Friday, March 16, 2012

Death Comes in Three's
I've heard the saying, "Death comes in three's." I've never been superstitious but
sometimes things happen in strange ways. My dear mother has been gone for four
and a half months. About six weeks ago we got a call from our niece, Jane. She
told us that her older half-brother, Carl, had died of a heart attack in his
bathroom. I couldn't believe it. Carl is just one year younger than our oldest
son, Pat. Carl is my husband's brother's boy. Carl had lost his wife, Sherry
about six years ago and now he is gone, leaving two young sons, Carl, Jr., and
Adam. At this writing, both boys are fully grown, but it doesn't seem so long
ago when Carl was a young boy running around playing cowboys and Indians with
his friends. My first thought on his passing was that he grieved himself to
death over the loss of his wife. But, scuttlebutt rumored that he drank a lot
and did some drugs too. Oh, what a waste of a young life, leaving two young men
without either parent now. How sad. My husband and I attended Carl'sfuneral. There were many people there that we didn't know, probably Carl's friends and co-workers.

We did get a chance to see and talk to his mother, Barbara. It had been many years since we had seen her. Of course Carl's dad, Bill, was there with Jean, his present wife of 30 years or more. Carl's other siblings were there also. It was good to see everyone again, but not under these sad circumstances.

I viewed the still, cold body of our nephew lying in the coffin and thought to myself, this could be our son, Pat. Thank God, it wasn't. The pain of seeing someone so young lying in a coffin hurts almost asmuch though. I hurt inside for his dear mother, Barbara. I was not over losing my own mother, and now to feel the loss of our nephew was almost too much to bear right now. I could only console myself with prayer for Carl and his family.Two deaths of loved ones was enough to bear. But we knew someone else would eventually be gone also.

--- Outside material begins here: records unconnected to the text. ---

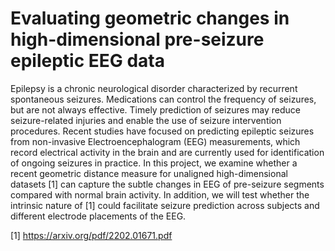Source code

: # Evaluating geometric changes in high-dimensional pre-seizure epileptic EEG data
Epilepsy is a chronic neurological disorder characterized by recurrent spontaneous seizures. Medications can control the frequency of seizures, but are not always effective. Timely prediction of seizures may reduce seizure-related injuries and enable the use of seizure intervention procedures. Recent studies have focused on predicting epileptic seizures from non-invasive Electroencephalogram (EEG) measurements, which record electrical activity in the brain and are currently used for identification of ongoing seizures in practice.
In this project, we examine whether a recent geometric distance measure for unaligned high-dimensional datasets [1] can capture the subtle changes in EEG of pre-seizure segments compared with normal brain activity. In addition, we will test whether the intrinsic nature of [1] could facilitate seizure prediction across subjects and different electrode placements of the EEG.

[1] https://arxiv.org/pdf/2202.01671.pdf

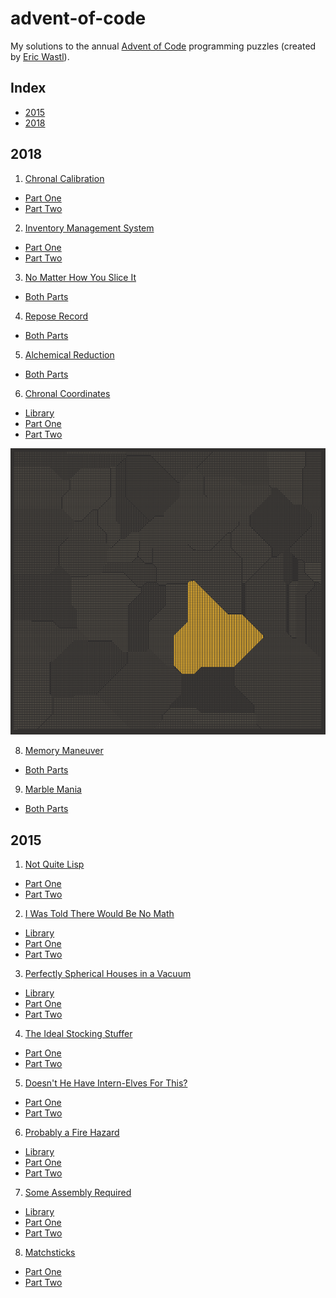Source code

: # advent-of-code

My solutions to the annual [Advent of Code][1] programming puzzles
(created by [Eric Wastl][2]).

## Index

- [2015](#2015)
- [2018](#2018)

## 2018

1. [Chronal Calibration][2018-01]
  - [Part One](./2018/day-01/src/one.rs)
  - [Part Two](./2018/day-01/src/two.rs)

2. [Inventory Management System][2018-02]
  - [Part One](./2018/day-02/src/one.rs)
  - [Part Two](./2018/day-02/src/two.rs)

3. [No Matter How You Slice It][2018-03]
  - [Both Parts](./2018/day-03/src/main.rs)

4. [Repose Record][2018-04]
  - [Both Parts](./2018/day-04/src/main.rs)

5. [Alchemical Reduction][2018-05]
  - [Both Parts](./2018/day-05/src/main.rs)

6. [Chronal Coordinates][2018-06]
  - [Library](./2018/day-06/src/lib.rs)
  - [Part One](./2018/day-06/src/one.rs)
  - [Part Two](./2018/day-06/src/two.rs)

![Screenshot](./2018/day-06/screenshot.png)

8. [Memory Maneuver][2018-08]
  - [Both Parts](./2018/day-08/src/main.rs)

9. [Marble Mania][2018-09]
  - [Both Parts](./2018/day-09/src/main.rs)

## 2015

1. [Not Quite Lisp][2015-01]
  - [Part One](./2015/day-01/src/one.rs)
  - [Part Two](./2015/day-01/src/two.rs)

2. [I Was Told There Would Be No Math][2015-02]
  - [Library](./2015/day-02/src/lib.rs)
  - [Part One](./2015/day-02/src/one.rs)
  - [Part Two](./2015/day-02/src/two.rs)

3. [Perfectly Spherical Houses in a Vacuum][2015-03]
  - [Library](./2015/day-03/src/lib.rs)
  - [Part One](./2015/day-03/src/one.rs)
  - [Part Two](./2015/day-03/src/two.rs)

4. [The Ideal Stocking Stuffer][2015-04]
  - [Part One](./2015/day-04/src/main.rs)
  - [Part Two](./2015/day-04/src/main.rs)

5. [Doesn't He Have Intern-Elves For This?][2015-05]
  - [Part One](./2015/day-05/src/one.rs)
  - [Part Two](./2015/day-05/src/two.rs)

6. [Probably a Fire Hazard][2015-06]
  - [Library](./2015/day-06/src/lib.rs)
  - [Part One](./2015/day-06/src/one.rs)
  - [Part Two](./2015/day-06/src/two.rs)

7. [Some Assembly Required][2015-07]
  - [Library](./2015/day-07/src/lib.rs)
  - [Part One](./2015/day-07/src/one.rs)
  - [Part Two](./2015/day-07/src/two.rs)

8. [Matchsticks][2015-08]
  - [Part One](./2015/day-08/src/one.rs)
  - [Part Two](./2015/day-08/src/two.rs)

[1]: https://adventofcode.com/
[2]: https://adventofcode.com/2018/about 

[2015-01]: https://adventofcode.com/2015/day/1
[2015-02]: https://adventofcode.com/2015/day/2
[2015-03]: https://adventofcode.com/2015/day/3
[2015-04]: https://adventofcode.com/2015/day/4
[2015-05]: https://adventofcode.com/2015/day/5
[2015-06]: https://adventofcode.com/2015/day/6
[2015-07]: https://adventofcode.com/2015/day/7
[2015-08]: https://adventofcode.com/2015/day/8

[2018-01]: https://adventofcode.com/2018/day/1
[2018-02]: https://adventofcode.com/2018/day/2
[2018-03]: https://adventofcode.com/2018/day/3
[2018-04]: https://adventofcode.com/2018/day/4
[2018-05]: https://adventofcode.com/2018/day/5
[2018-06]: https://adventofcode.com/2018/day/6
[2018-08]: https://adventofcode.com/2018/day/8
[2018-09]: https://adventofcode.com/2018/day/9
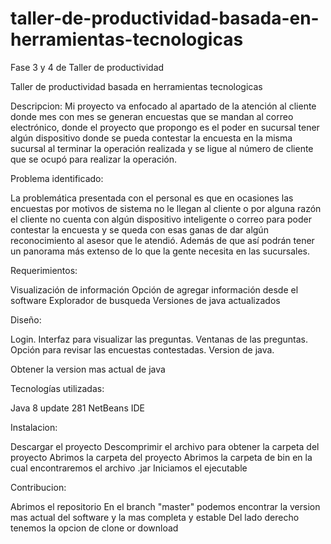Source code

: # taller-de-productividad-basada-en-herramientas-tecnologicas
Fase 3 y 4 de Taller de productividad

Taller de productividad basada en herramientas tecnologicas

Descripcion:
Mi proyecto va enfocado al apartado de la atención al cliente donde mes con mes se generan encuestas que se mandan al correo electrónico, donde el proyecto que propongo es el poder en sucursal tener algún dispositivo donde se pueda contestar la encuesta en la misma sucursal al terminar la operación realizada y se ligue al número de cliente que se ocupó para realizar la operación.

Problema identificado:

La problemática presentada con el personal es que en ocasiones las encuestas por motivos de sistema no le llegan al cliente o por alguna razón el cliente no cuenta con algún dispositivo inteligente o correo para poder contestar la encuesta y se queda con esas ganas de dar algún reconocimiento al asesor que le atendió.
Además de que así podrán tener un panorama más extenso de lo que la gente necesita en las sucursales.


Requerimientos:

Visualización de información
Opción de agregar información desde el software
Explorador de busqueda
Versiones de java actualizados

Diseño:

Login.
Interfaz para visualizar las preguntas.
Ventanas de las preguntas.
Opción para revisar las encuestas contestadas.
Version de java.

Obtener la version mas actual de java

Tecnologías utilizadas:

Java 8 update 281
NetBeans IDE

Instalacion: 

Descargar el proyecto
Descomprimir el archivo para obtener la carpeta del proyecto
Abrimos la carpeta del proyecto
Abrimos la carpeta de bin en la cual encontraremos el archivo .jar
Iniciamos el ejecutable

Contribucion:

Abrimos el repositorio
En el branch "master" podemos encontrar la version mas actual del software y la mas completa y estable
Del lado derecho tenemos la opcion de clone or download




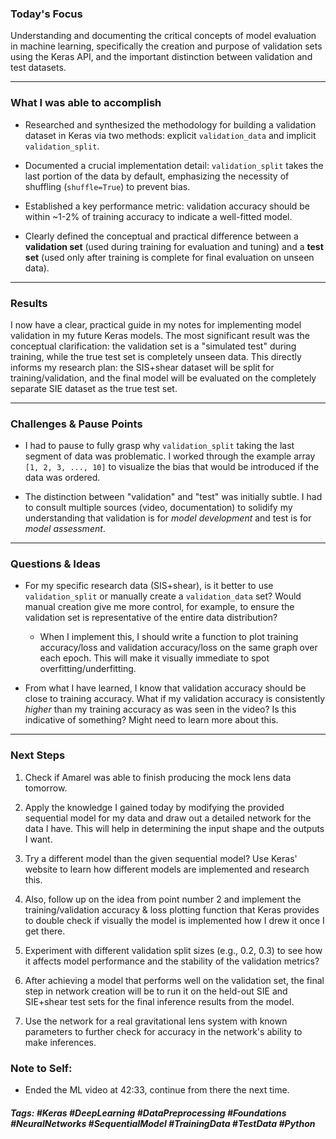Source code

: ### Today's Focus

Understanding and documenting the critical concepts of model evaluation in machine learning, specifically the creation and purpose of validation sets using the Keras API, and the important distinction between validation and test datasets.
***
### What I was able to accomplish

- Researched and synthesized the methodology for building a validation dataset in Keras via two methods: explicit `validation_data` and implicit `validation_split`.
    
- Documented a crucial implementation detail: `validation_split` takes the last portion of the data by default, emphasizing the necessity of shuffling (`shuffle=True`) to prevent bias.
    
- Established a key performance metric: validation accuracy should be within ~1-2% of training accuracy to indicate a well-fitted model.
    
- Clearly defined the conceptual and practical difference between a **validation set** (used during training for evaluation and tuning) and a **test set** (used only after training is complete for final evaluation on unseen data).
***
### Results

I now have a clear, practical guide in my notes for implementing model validation in my future Keras models. The most significant result was the conceptual clarification: the validation set is a "simulated test" during training, while the true test set is completely unseen data. This directly informs my research plan: the SIS+shear dataset will be split for training/validation, and the final model will be evaluated on the completely separate SIE dataset as the true test set.
***
### Challenges & Pause Points

- I had to pause to fully grasp why `validation_split` taking the last segment of data was problematic. I worked through the example array `[1, 2, 3, ..., 10]` to visualize the bias that would be introduced if the data was ordered.
    
- The distinction between "validation" and "test" was initially subtle. I had to consult multiple sources (video, documentation) to solidify my understanding that validation is for _model development_ and test is for _model assessment_.
***
### Questions & Ideas

- For my specific research data (SIS+shear), is it better to use `validation_split` or manually create a `validation_data` set? Would manual creation give me more control, for example, to ensure the validation set is representative of the entire data distribution?

	- When I implement this, I should write a function to plot training accuracy/loss and validation accuracy/loss on the same graph over each epoch. This will make it visually immediate to spot overfitting/underfitting.
	
- From what I have learned, I know that validation accuracy should be close to training accuracy. What if my validation accuracy is consistently _higher_ than my training accuracy as was seen in the video? Is this indicative of something? Might need to learn more about this. 
***
### Next Steps

1. Check if Amarel was able to finish producing the mock lens data tomorrow. 

2. Apply the knowledge I gained today by modifying the provided sequential model for my data and draw out a detailed network for the data I have. This will help in determining the input shape and the outputs I want. 

3. Try a different model than the given sequential model? Use Keras' website to learn how different models are implemented and research this.
    
4. Also, follow up on the idea from point number 2 and implement the training/validation accuracy & loss plotting function that Keras provides to double check if visually the model is implemented how I drew it once I get there.
    
5. Experiment with different validation split sizes (e.g., 0.2, 0.3) to see how it affects model performance and the stability of the validation metrics?
    
6. After achieving a model that performs well on the validation set, the final step in network creation will be to run it on the held-out SIE and SIE+shear test sets for the final inference results from the model. 

7. Use the network for a real gravitational lens system with known parameters to further check for accuracy in the network's ability to make inferences.

### Note to Self:

- Ended the ML video at 42:33, continue from there the next time.

##### Tags: #Keras #DeepLearning #DataPreprocessing #Foundations #NeuralNetworks #SequentialModel #TrainingData #TestData #Python 




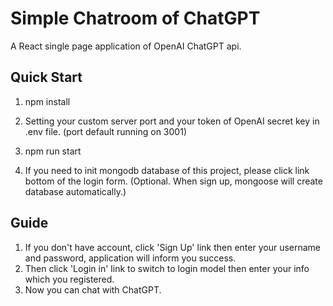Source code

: # Simple Chatroom of ChatGPT

A React single page application of OpenAI ChatGPT api.

## Quick Start
1. npm install

2. Setting your custom server port and your token of OpenAI secret key in .env file. (port default running on 3001)

3. npm run start  
4. If you need to init mongodb database of this project, please click link bottom of the login form. (Optional. When sign up, mongoose will create database automatically.)

## Guide
1. If you don't have account, click 'Sign Up' link then enter your username and password, application will inform you success.
2. Then click 'Login in' link to switch to login model then enter your info which you registered.
3. Now you can chat with ChatGPT.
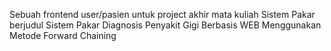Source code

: Sebuah frontend user/pasien untuk project akhir mata kuliah Sistem Pakar berjudul Sistem Pakar Diagnosis Penyakit Gigi Berbasis WEB Menggunakan Metode Forward Chaining
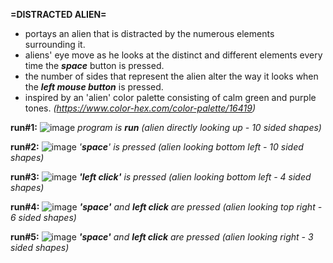 **=DISTRACTED ALIEN=**

- portays an alien that is distracted by the numerous elements surrounding it.
- aliens' eye move as he looks at the distinct and different elements every time the **_space_** button is pressed.
- the number of sides that represent the alien alter the way it looks when the _**left mouse button**_ is pressed. 
- inspired by an 'alien' color palette consisting of calm green and purple tones. _(https://www.color-hex.com/color-palette/16419)_ 


**run#1:**
![image](https://user-images.githubusercontent.com/72342923/169195138-aa19cd51-0b61-4784-8f32-54356be3fcfe.png)
_program is **run** (alien directly looking up - 10 sided shapes)_


**run#2:**
![image](https://user-images.githubusercontent.com/72342923/169196615-177ddd0b-2fb9-4b80-90dc-929bc4aa5518.png)
_'**space**' is pressed (alien looking bottom left - 10 sided shapes)_


**run#3:**
![image](https://user-images.githubusercontent.com/72342923/169196794-6cad9eb1-8094-498d-afca-5d0ba9b2a275.png)
_**'left click'** is pressed (alien looking bottom left - 4 sided shapes)_


**run#4:**
![image](https://user-images.githubusercontent.com/72342923/169197277-098ab61e-7daf-4b78-88cb-2e3d151d6149.png)
_**'space'** and **left click** are pressed (alien looking top right - 6 sided shapes)_


**run#5:**
![image](https://user-images.githubusercontent.com/72342923/169197415-3470128e-c550-4559-9902-d3444924e8c6.png)
_**'space'** and **left click** are pressed (alien looking right - 3 sided shapes)_
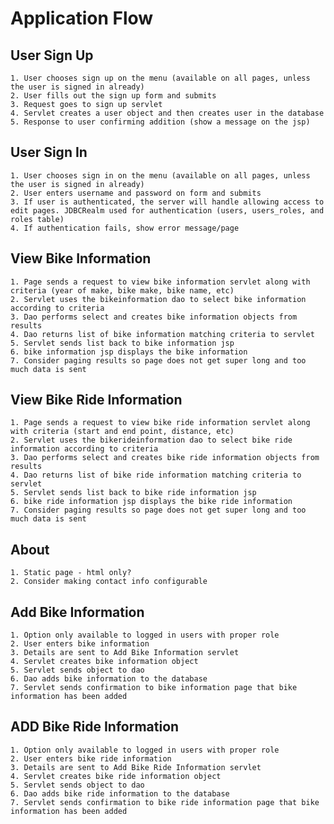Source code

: # Application Flow

## User Sign Up
	1. User chooses sign up on the menu (available on all pages, unless the user is signed in already)
	2. User fills out the sign up form and submits
	3. Request goes to sign up servlet
	4. Servlet creates a user object and then creates user in the database
	5. Response to user confirming addition (show a message on the jsp)

## User Sign In
	1. User chooses sign in on the menu (available on all pages, unless the user is signed in already)
	2. User enters username and password on form and submits
	3. If user is authenticated, the server will handle allowing access to edit pages. JDBCRealm used for authentication (users, users_roles, and roles table)
	4. If authentication fails, show error message/page

## View Bike Information
	1. Page sends a request to view bike information servlet along with criteria (year of make, bike make, bike name, etc)
	2. Servlet uses the bikeinformation dao to select bike information according to criteria
	3. Dao performs select and creates bike information objects from results
	4. Dao returns list of bike information matching criteria to servlet
	5. Servlet sends list back to bike information jsp
	6. bike information jsp displays the bike information
	7. Consider paging results so page does not get super long and too much data is sent

## View Bike Ride Information
	1. Page sends a request to view bike ride information servlet along with criteria (start and end point, distance, etc)
	2. Servlet uses the bikerideinformation dao to select bike ride information according to criteria
	3. Dao performs select and creates bike ride information objects from results
	4. Dao returns list of bike ride information matching criteria to servlet
	5. Servlet sends list back to bike ride information jsp
	6. bike ride information jsp displays the bike ride information
	7. Consider paging results so page does not get super long and too much data is sent

## About
	1. Static page - html only?
	2. Consider making contact info configurable
	
## Add Bike Information
	1. Option only available to logged in users with proper role
	2. User enters bike information
	3. Details are sent to Add Bike Information servlet
	4. Servlet creates bike information object
	5. Servlet sends object to dao
	6. Dao adds bike information to the database
	7. Servlet sends confirmation to bike information page that bike information has been added
	
## ADD Bike Ride Information
	1. Option only available to logged in users with proper role
	2. User enters bike ride information
	3. Details are sent to Add Bike Ride Information servlet
	4. Servlet creates bike ride information object
	5. Servlet sends object to dao
	6. Dao adds bike ride information to the database
	7. Servlet sends confirmation to bike ride information page that bike information has been added
	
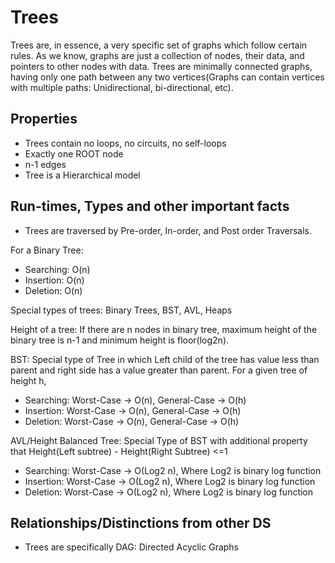 # Trees

Trees are, in essence, a very specific set of graphs which follow certain rules. As we know, graphs are just a collection of nodes, their data, and pointers to other nodes with data. Trees are minimally connected graphs, having only one path between any two vertices(Graphs can contain vertices with multiple paths: Unidirectional, bi-directional, etc).

## Properties
- Trees contain no loops, no circuits, no self-loops
- Exactly one ROOT node
- n-1 edges
- Tree is a Hierarchical model

## Run-times, Types and other important facts

- Trees are traversed by Pre-order, In-order, and Post order Traversals. 

For a Binary Tree: 
- Searching: O(n)
- Insertion: O(n)
- Deletion: O(n)

Special types of trees: Binary Trees, BST, AVL, Heaps

Height of a tree: 
If there are n nodes in binary tree, maximum height of the binary tree is n-1 and minimum height is floor(log2n).

BST: Special type of Tree in which Left child of the tree has value less than parent and right side has a value greater than parent.
For a given tree of height h,
- Searching: Worst-Case -> O(n), General-Case -> O(h) 
- Insertion: Worst-Case -> O(n), General-Case -> O(h) 
- Deletion: Worst-Case -> O(n), General-Case -> O(h) 

AVL/Height Balanced Tree: Special Type of BST with additional property that    Height(Left subtree) - Height(Right Subtree) <=1
- Searching: Worst-Case -> O(Log2 n), Where Log2 is binary log function
- Insertion: Worst-Case -> O(Log2 n), Where Log2 is binary log function
- Deletion: Worst-Case -> O(Log2 n), Where Log2 is binary log function


## Relationships/Distinctions from other DS
- Trees are specifically DAG: Directed Acyclic Graphs
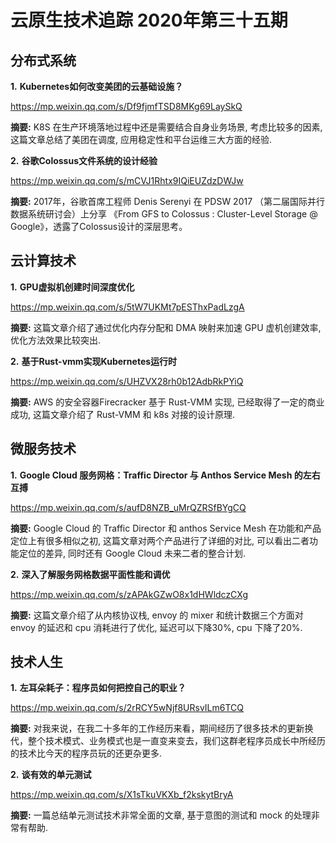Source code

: # 云原生技术追踪 2020年第三十五期

## 分布式系统

**1.** **Kubernetes如何改变美团的云基础设施？**

https://mp.weixin.qq.com/s/Df9fjmfTSD8MKg69LaySkQ

**摘要:** K8S 在生产环境落地过程中还是需要结合自身业务场景, 考虑比较多的因素, 这篇文章总结了美团在调度, 应用稳定性和平台运维三大方面的经验.

**2.** **谷歌Colossus文件系统的设计经验**

https://mp.weixin.qq.com/s/mCVJ1Rhtx9IQiEUZdzDWJw

**摘要:**  2017年，谷歌首席工程师 Denis Serenyi 在 PDSW 2017 （第二届国际并行数据系统研讨会）上分享 《From GFS to Colossus : Cluster-Level Storage @ Google》，透露了Colossus设计的深层思考。

## 云计算技术

**1.** **GPU虚拟机创建时间深度优化**

https://mp.weixin.qq.com/s/5tW7UKMt7pESThxPadLzgA

**摘要:** 这篇文章介绍了通过优化内存分配和 DMA 映射来加速 GPU 虚机创建效率, 优化方法效果比较突出.

**2.** **基于Rust-vmm实现Kubernetes运行时**

https://mp.weixin.qq.com/s/UHZVX28rh0b12AdbRkPYiQ

**摘要:** AWS 的安全容器Firecracker 基于 Rust-VMM 实现, 已经取得了一定的商业成功, 这篇文章介绍了 Rust-VMM 和 k8s 对接的设计原理.

## 微服务技术

**1.** **Google Cloud 服务网格：Traffic Director 与 Anthos Service Mesh 的左右互搏**

https://mp.weixin.qq.com/s/aufD8NZB_uMrQZRSfBYgCQ

**摘要:** Google Cloud 的 Traffic Director 和 anthos Service Mesh 在功能和产品定位上有很多相似之初, 这篇文章对两个产品进行了详细的对比, 可以看出二者功能定位的差异, 同时还有 Google Cloud 未来二者的整合计划.

**2.** **深入了解服务网格数据平面性能和调优**

https://mp.weixin.qq.com/s/zAPAkGZwO8x1dHWldczCXg

**摘要:** 这篇文章介绍了从内核协议栈, envoy 的 mixer 和统计数据三个方面对 envoy 的延迟和 cpu 消耗进行了优化, 延迟可以下降30%, cpu 下降了20%.

## 技术人生

**1.** **左耳朵耗子：程序员如何把控自己的职业？**

https://mp.weixin.qq.com/s/2rRCY5wNjf8URsvILm6TCQ

**摘要:** 对我来说，在我二十多年的工作经历来看，期间经历了很多技术的更新换代，整个技术模式、业务模式也是一直变来变去，我们这群老程序员成长中所经历的技术比今天的程序员玩的还更杂更多.

**2.** **谈有效的单元测试**

https://mp.weixin.qq.com/s/X1sTkuVKXb_f2kskytBryA

**摘要:** 一篇总结单元测试技术非常全面的文章, 基于意图的测试和 mock 的处理非常有帮助.

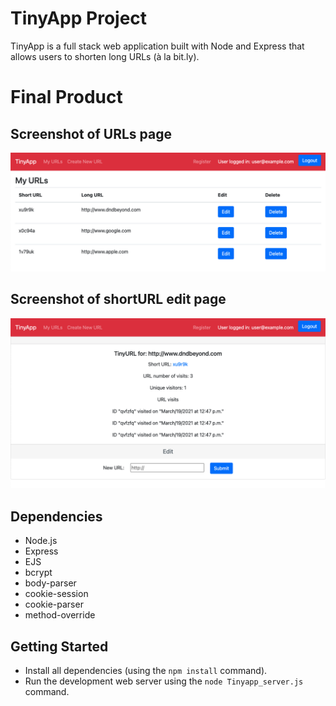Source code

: # TinyApp Project

TinyApp is a full stack web application built with Node and Express that allows users to shorten long URLs (à la bit.ly).

# Final Product

## Screenshot of URLs page

!["Screenshot of URLs page"](https://github.com/SThiara/tinyapp/blob/main/docs/urls-page.png?raw=true)

## Screenshot of shortURL edit page

!["Screenshot of shortURL edit page"](https://github.com/SThiara/tinyapp/blob/main/docs/shorturl-edit-page.png?raw=true)

## Dependencies

- Node.js
- Express
- EJS
- bcrypt
- body-parser
- cookie-session
- cookie-parser
- method-override

## Getting Started

- Install all dependencies (using the `npm install` command).
- Run the development web server using the `node Tinyapp_server.js` command.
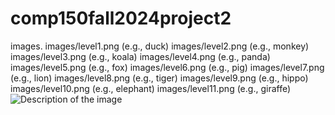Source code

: # comp150fall2024project2
images.
images/level1.png (e.g., duck)
images/level2.png (e.g., monkey)
images/level3.png (e.g., koala)
images/level4.png (e.g., panda)
images/level5.png (e.g., fox)
images/level6.png (e.g., pig)
images/level7.png (e.g., lion)
images/level8.png (e.g., tiger)
images/level9.png (e.g., hippo)
images/level10.png (e.g., elephant)
images/level11.png (e.g., giraffe)
<img src="{{ url_for('static', filename='images/your_image_file.jpg') }}" alt="Description of the image">

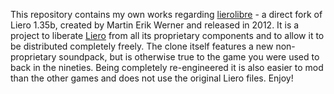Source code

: This repository contains my own works regarding [lierolibre](https://gitlab.com/lierolibre/lierolibre) - a direct fork of Liero 1.35b, created by Martin Erik Werner and released in 2012. It is a project to liberate [Liero](https://liero.be/) from all its proprietary components and to allow it to be distributed completely freely. The clone itself features a new non-proprietary soundpack, but is otherwise true to the game you were used to back in the nineties. Being completely re-engineered it is also easier to mod than the other games and does not use the original Liero files. Enjoy!
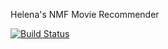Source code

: Helena's NMF Movie Recommender 

[![Build Status](https://travis-ci.com/helenaEH/Movie_recommender.png)](https://travis-ci.com/helenaEH/Movie_recommender)

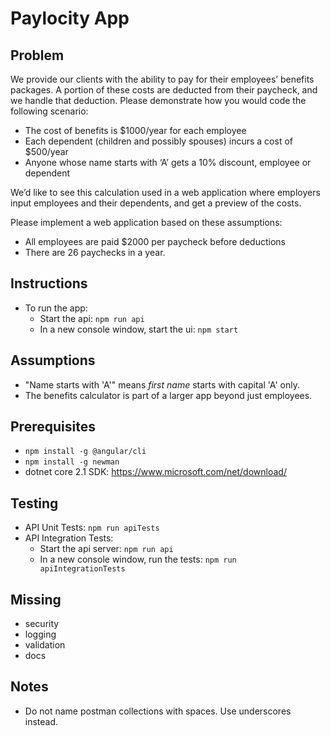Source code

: # Paylocity App

## Problem
We provide our clients with the ability to pay for their employees’ benefits packages. A portion of these costs are deducted from their paycheck, and we handle that deduction. Please demonstrate how you would code the following scenario:
* The cost of benefits is $1000/year for each employee
* Each dependent (children and possibly spouses) incurs a cost of $500/year
* Anyone whose name starts with ‘A’ gets a 10% discount, employee or dependent

We’d like to see this calculation used in a web application where employers input employees and their dependents, and get a preview of the costs.

Please implement a web application based on these assumptions:
* All employees are paid $2000 per paycheck before deductions
* There are 26 paychecks in a year.

## Instructions
* To run the app: 
    * Start the api: `npm run api` 
    * In a new console window, start the ui:  `npm start`

## Assumptions
* "Name starts with 'A'" means *first name* starts with capital 'A' only.
* The benefits calculator is part of a larger app beyond just employees.

## Prerequisites
* `npm install -g @angular/cli`
* `npm install -g newman`
* dotnet core 2.1 SDK: https://www.microsoft.com/net/download/

## Testing
* API Unit Tests: `npm run apiTests`
* API Integration Tests: 
    * Start the api server: `npm run api` 
    * In a new console window, run the tests:  `npm run apiIntegrationTests`

## Missing
* security
* logging
* validation
* docs

## Notes
* Do not name postman collections with spaces. Use underscores instead.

My dear, younger sister, Barbara Ann, was suffering for two years from Lou Gehrigs disease (ALS). Each time we visited her, she was weaker than the time before. It nearly broke my heart to see her so quickly fadeing away. She had lost down to 60-65 pounds. There was no fat on her at all, just skin stretched over bone. I could almost see through her hand when she held it up to the light. In just a little over a year her hands had gotten gnarled and bent from the severe arthritus that settled in them. Her feet had also gotten bent in the toes. She could no longer walk and just lay half-sitting in her lounge chair, covered with one or two blankets to keep herself warm. Her skin was cold to the touch. I had never seen my sister so weak and wan before. I prayed every day and night for her. I knew she would not survive this deadly disease. She knew it too. In fact, when she found out what she had, she told everyone that she would not survive. She also did not want people feeling sorry for her, but she did request prayer. My thoughts were, if God healed her of this disease, she would be the first to survive it. I prayed for her recovery, but I also knew that if she survived, she would be the first to ever do it. She would be a miracle walking.

Weeks, and then months went by. Then on March 1st Charles, my sister Gene, and I went to visit her. She was so weak she could not communicate with us verbally. She shook her head for "yes" or "no." Her daughter Kim was there to help her with water. She had stopped eating several days before. Barbara was breathing heavilly, gaping every other breath. Gene looked at me and I, her. I knew she was thinking, it's just like mother did before she died. I nodded. We kissed Barbara and told her we loved her and that we'd be back tomorrow. It was the last time we saw her alive. Daryl, her son, called us the next morning at 8:30 and told us his mother passed away quietly at 8:20 that morning, two days before her 70th birthday on March 4th. She could celebrate her birthday with Jesus and mother this year.

Our prayers for Barbara's easy passing had been answered once again. God is so good and kind and merciful. Death was not a struggle for Barbara or Mother. The angels took both of them quietly and led them to Jesus' waiting arms. With each one there must have been great rejoicing in heaven for they were welcomed also by our grandmothers, grandfathers, sisters, brothers, and aunts and uncles. It must have been wonderful. It was party-time in heaven for my family who had gone before.

I have to think these positive thoughts or I would be wrapped in a blanket of depression all the time. I miss my mother and sister so much, but I am happy for them to be in such a wonderful home now. I must go on from day to day without them.

Anyone who is reading this, please say a prayer for our family. That's all I ask, prayer for strength to go on in this life until the Father sees fit to prepare us a place in heaven also.

God bless you all who have had great losses such as our family has suffered. I believe when we cry for those we've lost, it is for ourselves that we weep. We have been left behind to pick up the pieces of our lives and live the best that we can until God calls us home too.